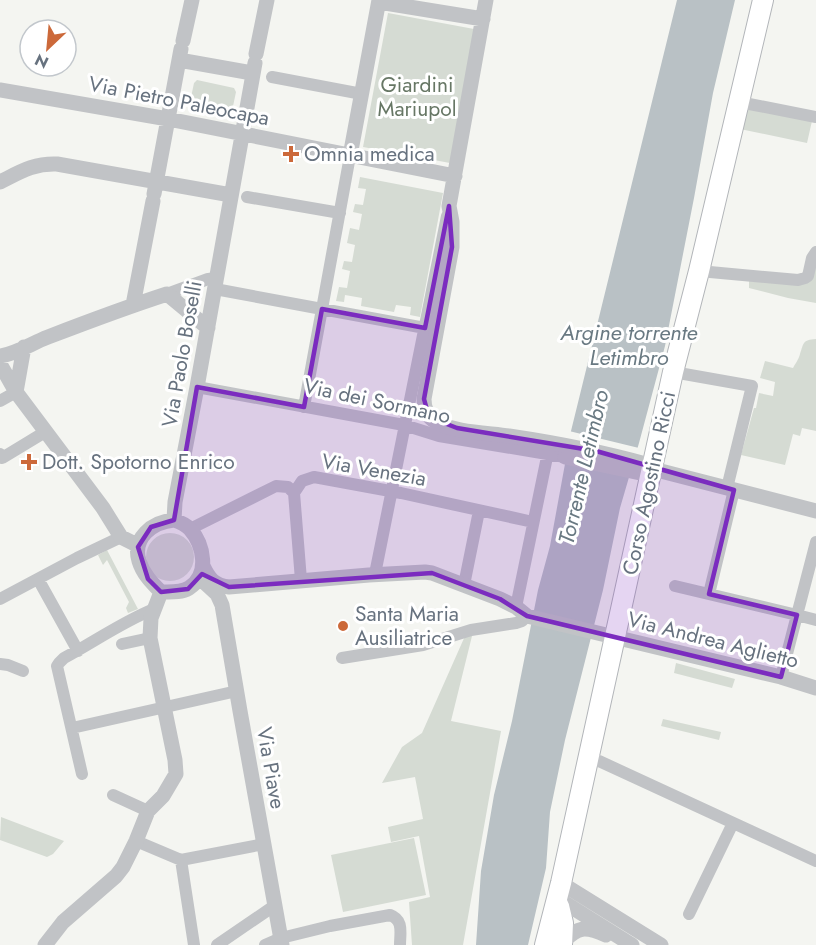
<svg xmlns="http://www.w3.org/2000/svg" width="816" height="945" font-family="Jost,sans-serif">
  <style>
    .green { fill: #d5dbd3 }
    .water { fill: #b9c1c5 }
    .pier { fill: #f4f5f1 }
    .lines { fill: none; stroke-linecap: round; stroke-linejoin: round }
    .primary-casing { stroke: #b2b5b9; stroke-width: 22 }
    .minor { stroke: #c1c3c6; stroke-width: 12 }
    .tertiary { stroke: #c1c3c6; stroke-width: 15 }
    .primary { stroke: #fff; stroke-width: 20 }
    .marked { fill: #7b2cbf; fill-opacity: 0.2; stroke: #7b2cbf; stroke-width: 4.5; stroke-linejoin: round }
    .poi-dot { fill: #cc693a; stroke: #fff; stroke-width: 2 }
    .labels { text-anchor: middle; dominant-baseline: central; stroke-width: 6; stroke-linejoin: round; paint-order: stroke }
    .park-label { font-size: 21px; fill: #677765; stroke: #fff }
    .street-label { font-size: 21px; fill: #67727f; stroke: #fff }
    .poi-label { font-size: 21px; fill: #67727f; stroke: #fff; text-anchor: start }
    .water-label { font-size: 22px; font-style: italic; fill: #697982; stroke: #fff }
  </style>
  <rect width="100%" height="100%" fill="#f4f5f1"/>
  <path class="green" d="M388,13L474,29L450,163L363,147Z
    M197,80L234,88L236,92L232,111L190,102L194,83Z
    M744,107L812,121L807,143L740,129Z
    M360,177L443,193L420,317L410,315L411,307L396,305L394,312L361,306L362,298L345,295L344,302L336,301L339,287L347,288L350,271L342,269L344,261L352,262L355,245L347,243L350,228L359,230L362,214L353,212L355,204L363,205L366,189L358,188Z
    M816,260V303L788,298L749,288V281L801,285Z
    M816,339V431L802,428L800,436L793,434L785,465L741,455L754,408H756L759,393L773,396L775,382L760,378L765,361L793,368C795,364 799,359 800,354C804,343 802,340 816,339Z
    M146 557a24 24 0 1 1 48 0a24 24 0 1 1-48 0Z
    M107,550L138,609L128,613L126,608L129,602L107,560L103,565L98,555Z
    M465,636H472L451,721L501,731L463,945H412L409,902L430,897L419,836L391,842L388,827L423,819L415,777L382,783L402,747L422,733Z
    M676,663L735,679L732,688L674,673Z
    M663,719L721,732L719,740L661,726Z
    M1,817L64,841L53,854L47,857L0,840Z
    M414,838L426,895L343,912L331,855Z"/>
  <path class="water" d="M677,0H735L713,93L694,198L665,346L639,443L620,508L603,590L565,740L550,812L546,868L528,945H476L481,871L494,795L512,721L538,590L550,546L571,431Z"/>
  <path class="pier" d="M569,431L639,448L631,474L563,459Z"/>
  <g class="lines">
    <g class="primary-casing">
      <path id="primary" d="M559,906L563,923L562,945
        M545,945L561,883L673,372L699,271L763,0"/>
    </g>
    <path class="minor" d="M272,77L362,94
      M739,102L816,117
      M350,156L322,309L425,328
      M247,197L340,213
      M699,271L798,280L805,278L808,276L812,258L816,252
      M215,289L322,309L304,407
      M167,294L208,279L217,278
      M673,372L752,386L727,488
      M197,387L404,425L439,436L565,457
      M0,401L16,392
      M0,454L2,458L45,432
      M294,493L302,481L314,477L401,493L533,522
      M294,493L301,580
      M190,529L276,486L288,487L294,493
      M816,542L797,615L816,620
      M375,574L447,216
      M38,579L78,651
      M464,585L479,511
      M675,586L797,615L781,677
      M709,594L734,490
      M0,599L77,558L121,537
      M516,607L547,457L549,450L553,449
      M122,644L150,638
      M342,658L423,645L471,630L516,623L522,621L527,616
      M0,664L8,665L23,671
      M72,728L237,691
      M587,758L599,761L816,861
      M82,774L57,666L59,663L64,658C94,642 122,622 154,609
      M113,795L148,811
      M136,841L181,860L264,844
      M181,860L194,945
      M689,914L733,823
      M217,945L274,906
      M265,945L281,938L330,926L390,915C404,920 400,933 400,945"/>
    <path class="tertiary" d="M486,0L449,206L452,222V247L424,399C424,409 427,417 436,422C453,432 489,433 509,436C556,443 603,452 649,465L653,469L816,511
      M379,2L483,19
      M183,41L192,0
      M256,54L267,0
      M179,60L252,73
      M0,90L168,119L455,176
      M350,156L379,0
      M0,182C20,172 34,163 57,164L231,195
      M154,194L181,49
      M133,305L153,201
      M0,356C16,354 32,343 48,337C87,322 127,307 167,294L208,328
      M0,364L16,392L103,508L121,537L133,543L138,547
      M16,392L24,347
      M565,457L645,474
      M174,520L175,502L197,387L255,63
      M174,520C180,522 185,524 190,529C204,545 210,575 189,588C181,593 171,592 161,592C152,583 143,574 139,561C132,538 152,522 174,520Z
      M203,566C209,579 214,585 229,587L369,575L425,572L432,573L500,599L516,607L527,616L781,677L816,688
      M204,582L217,594L222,605L240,711L282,945
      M561,883L661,945
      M557,898L632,945
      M562,943C578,926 585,926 606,935
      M45,945L63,922L116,876L123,867L136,841L148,811L163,796L176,774L175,760L150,638L151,618L161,592"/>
    <use href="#primary" class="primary"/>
  </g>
  <path class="marked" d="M449,206L452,247L424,399L429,417L457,428L596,451L734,490L709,594L797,615L781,677L527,616L500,599L432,573L229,587L202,574L188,589L161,592L148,579L138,547L151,527L174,520L197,387L304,407L322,309L425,328Z"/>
  <g class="poi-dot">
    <path d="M288 145h6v6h6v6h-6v6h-6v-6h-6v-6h6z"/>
    <path d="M26 453h6v6h6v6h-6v6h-6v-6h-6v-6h6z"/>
    <circle cx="343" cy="626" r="6"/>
  </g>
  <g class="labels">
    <g class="park-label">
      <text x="417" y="85">Giardini<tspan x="417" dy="24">Mariupol</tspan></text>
    </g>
    <g class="street-label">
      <text transform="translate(179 101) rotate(11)">Via Pietro Paleocapa</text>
      <text transform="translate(182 354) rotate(-80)">Via Paolo Boselli</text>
      <text transform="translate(377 401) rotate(12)">Via dei Sormano</text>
      <text transform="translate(374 470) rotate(10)">Via Venezia</text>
      <text transform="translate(649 483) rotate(-78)">Corso Agostino Ricci</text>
      <text transform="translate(713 640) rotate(14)">Via Andrea Aglietto</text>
      <text transform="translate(271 768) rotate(80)">Via Piave</text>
    </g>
    <g class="poi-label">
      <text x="304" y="154">Omnia medica</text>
      <text x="42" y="462">Dott. Spotorno Enrico</text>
      <text x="355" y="614">Santa Maria<tspan x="355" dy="24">Ausiliatrice</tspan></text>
    </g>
    <g class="water-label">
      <text x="629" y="332">Argine torrente<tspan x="629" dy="25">Letimbro</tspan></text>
      <text transform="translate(583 467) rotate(-77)">Torrente Letimbro</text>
    </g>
  </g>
  <g transform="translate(48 48) rotate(206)"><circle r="28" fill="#ffffff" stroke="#c2c7cc" stroke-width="1.5"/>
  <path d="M0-4.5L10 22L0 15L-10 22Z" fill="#cc693a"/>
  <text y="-9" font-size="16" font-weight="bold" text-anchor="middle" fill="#67727f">N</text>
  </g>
</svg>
:::::
Work instructions
Give back the whole listing exactly as it stands. No pictures belong in the copy.

Result for this exercise
<svg xmlns="http://www.w3.org/2000/svg" width="816" height="945" font-family="Jost,sans-serif">
  <style>
    .green { fill: #d5dbd3 }
    .water { fill: #b9c1c5 }
    .pier { fill: #f4f5f1 }
    .lines { fill: none; stroke-linecap: round; stroke-linejoin: round }
    .primary-casing { stroke: #b2b5b9; stroke-width: 22 }
    .minor { stroke: #c1c3c6; stroke-width: 12 }
    .tertiary { stroke: #c1c3c6; stroke-width: 15 }
    .primary { stroke: #fff; stroke-width: 20 }
    .marked { fill: #7b2cbf; fill-opacity: 0.2; stroke: #7b2cbf; stroke-width: 4.5; stroke-linejoin: round }
    .poi-dot { fill: #cc693a; stroke: #fff; stroke-width: 2 }
    .labels { text-anchor: middle; dominant-baseline: central; stroke-width: 6; stroke-linejoin: round; paint-order: stroke }
    .park-label { font-size: 21px; fill: #677765; stroke: #fff }
    .street-label { font-size: 21px; fill: #67727f; stroke: #fff }
    .poi-label { font-size: 21px; fill: #67727f; stroke: #fff; text-anchor: start }
    .water-label { font-size: 22px; font-style: italic; fill: #697982; stroke: #fff }
  </style>
  <rect width="100%" height="100%" fill="#f4f5f1"/>
  <path class="green" d="M388,13L474,29L450,163L363,147Z
    M197,80L234,88L236,92L232,111L190,102L194,83Z
    M744,107L812,121L807,143L740,129Z
    M360,177L443,193L420,317L410,315L411,307L396,305L394,312L361,306L362,298L345,295L344,302L336,301L339,287L347,288L350,271L342,269L344,261L352,262L355,245L347,243L350,228L359,230L362,214L353,212L355,204L363,205L366,189L358,188Z
    M816,260V303L788,298L749,288V281L801,285Z
    M816,339V431L802,428L800,436L793,434L785,465L741,455L754,408H756L759,393L773,396L775,382L760,378L765,361L793,368C795,364 799,359 800,354C804,343 802,340 816,339Z
    M146 557a24 24 0 1 1 48 0a24 24 0 1 1-48 0Z
    M107,550L138,609L128,613L126,608L129,602L107,560L103,565L98,555Z
    M465,636H472L451,721L501,731L463,945H412L409,902L430,897L419,836L391,842L388,827L423,819L415,777L382,783L402,747L422,733Z
    M676,663L735,679L732,688L674,673Z
    M663,719L721,732L719,740L661,726Z
    M1,817L64,841L53,854L47,857L0,840Z
    M414,838L426,895L343,912L331,855Z"/>
  <path class="water" d="M677,0H735L713,93L694,198L665,346L639,443L620,508L603,590L565,740L550,812L546,868L528,945H476L481,871L494,795L512,721L538,590L550,546L571,431Z"/>
  <path class="pier" d="M569,431L639,448L631,474L563,459Z"/>
  <g class="lines">
    <g class="primary-casing">
      <path id="primary" d="M559,906L563,923L562,945
        M545,945L561,883L673,372L699,271L763,0"/>
    </g>
    <path class="minor" d="M272,77L362,94
      M739,102L816,117
      M350,156L322,309L425,328
      M247,197L340,213
      M699,271L798,280L805,278L808,276L812,258L816,252
      M215,289L322,309L304,407
      M167,294L208,279L217,278
      M673,372L752,386L727,488
      M197,387L404,425L439,436L565,457
      M0,401L16,392
      M0,454L2,458L45,432
      M294,493L302,481L314,477L401,493L533,522
      M294,493L301,580
      M190,529L276,486L288,487L294,493
      M816,542L797,615L816,620
      M375,574L447,216
      M38,579L78,651
      M464,585L479,511
      M675,586L797,615L781,677
      M709,594L734,490
      M0,599L77,558L121,537
      M516,607L547,457L549,450L553,449
      M122,644L150,638
      M342,658L423,645L471,630L516,623L522,621L527,616
      M0,664L8,665L23,671
      M72,728L237,691
      M587,758L599,761L816,861
      M82,774L57,666L59,663L64,658C94,642 122,622 154,609
      M113,795L148,811
      M136,841L181,860L264,844
      M181,860L194,945
      M689,914L733,823
      M217,945L274,906
      M265,945L281,938L330,926L390,915C404,920 400,933 400,945"/>
    <path class="tertiary" d="M486,0L449,206L452,222V247L424,399C424,409 427,417 436,422C453,432 489,433 509,436C556,443 603,452 649,465L653,469L816,511
      M379,2L483,19
      M183,41L192,0
      M256,54L267,0
      M179,60L252,73
      M0,90L168,119L455,176
      M350,156L379,0
      M0,182C20,172 34,163 57,164L231,195
      M154,194L181,49
      M133,305L153,201
      M0,356C16,354 32,343 48,337C87,322 127,307 167,294L208,328
      M0,364L16,392L103,508L121,537L133,543L138,547
      M16,392L24,347
      M565,457L645,474
      M174,520L175,502L197,387L255,63
      M174,520C180,522 185,524 190,529C204,545 210,575 189,588C181,593 171,592 161,592C152,583 143,574 139,561C132,538 152,522 174,520Z
      M203,566C209,579 214,585 229,587L369,575L425,572L432,573L500,599L516,607L527,616L781,677L816,688
      M204,582L217,594L222,605L240,711L282,945
      M561,883L661,945
      M557,898L632,945
      M562,943C578,926 585,926 606,935
      M45,945L63,922L116,876L123,867L136,841L148,811L163,796L176,774L175,760L150,638L151,618L161,592"/>
    <use href="#primary" class="primary"/>
  </g>
  <path class="marked" d="M449,206L452,247L424,399L429,417L457,428L596,451L734,490L709,594L797,615L781,677L527,616L500,599L432,573L229,587L202,574L188,589L161,592L148,579L138,547L151,527L174,520L197,387L304,407L322,309L425,328Z"/>
  <g class="poi-dot">
    <path d="M288 145h6v6h6v6h-6v6h-6v-6h-6v-6h6z"/>
    <path d="M26 453h6v6h6v6h-6v6h-6v-6h-6v-6h6z"/>
    <circle cx="343" cy="626" r="6"/>
  </g>
  <g class="labels">
    <g class="park-label">
      <text x="417" y="85">Giardini<tspan x="417" dy="24">Mariupol</tspan></text>
    </g>
    <g class="street-label">
      <text transform="translate(179 101) rotate(11)">Via Pietro Paleocapa</text>
      <text transform="translate(182 354) rotate(-80)">Via Paolo Boselli</text>
      <text transform="translate(377 401) rotate(12)">Via dei Sormano</text>
      <text transform="translate(374 470) rotate(10)">Via Venezia</text>
      <text transform="translate(649 483) rotate(-78)">Corso Agostino Ricci</text>
      <text transform="translate(713 640) rotate(14)">Via Andrea Aglietto</text>
      <text transform="translate(271 768) rotate(80)">Via Piave</text>
    </g>
    <g class="poi-label">
      <text x="304" y="154">Omnia medica</text>
      <text x="42" y="462">Dott. Spotorno Enrico</text>
      <text x="355" y="614">Santa Maria<tspan x="355" dy="24">Ausiliatrice</tspan></text>
    </g>
    <g class="water-label">
      <text x="629" y="332">Argine torrente<tspan x="629" dy="25">Letimbro</tspan></text>
      <text transform="translate(583 467) rotate(-77)">Torrente Letimbro</text>
    </g>
  </g>
  <g transform="translate(48 48) rotate(206)"><circle r="28" fill="#ffffff" stroke="#c2c7cc" stroke-width="1.5"/>
  <path d="M0-4.5L10 22L0 15L-10 22Z" fill="#cc693a"/>
  <text y="-9" font-size="16" font-weight="bold" text-anchor="middle" fill="#67727f">N</text>
  </g>
</svg>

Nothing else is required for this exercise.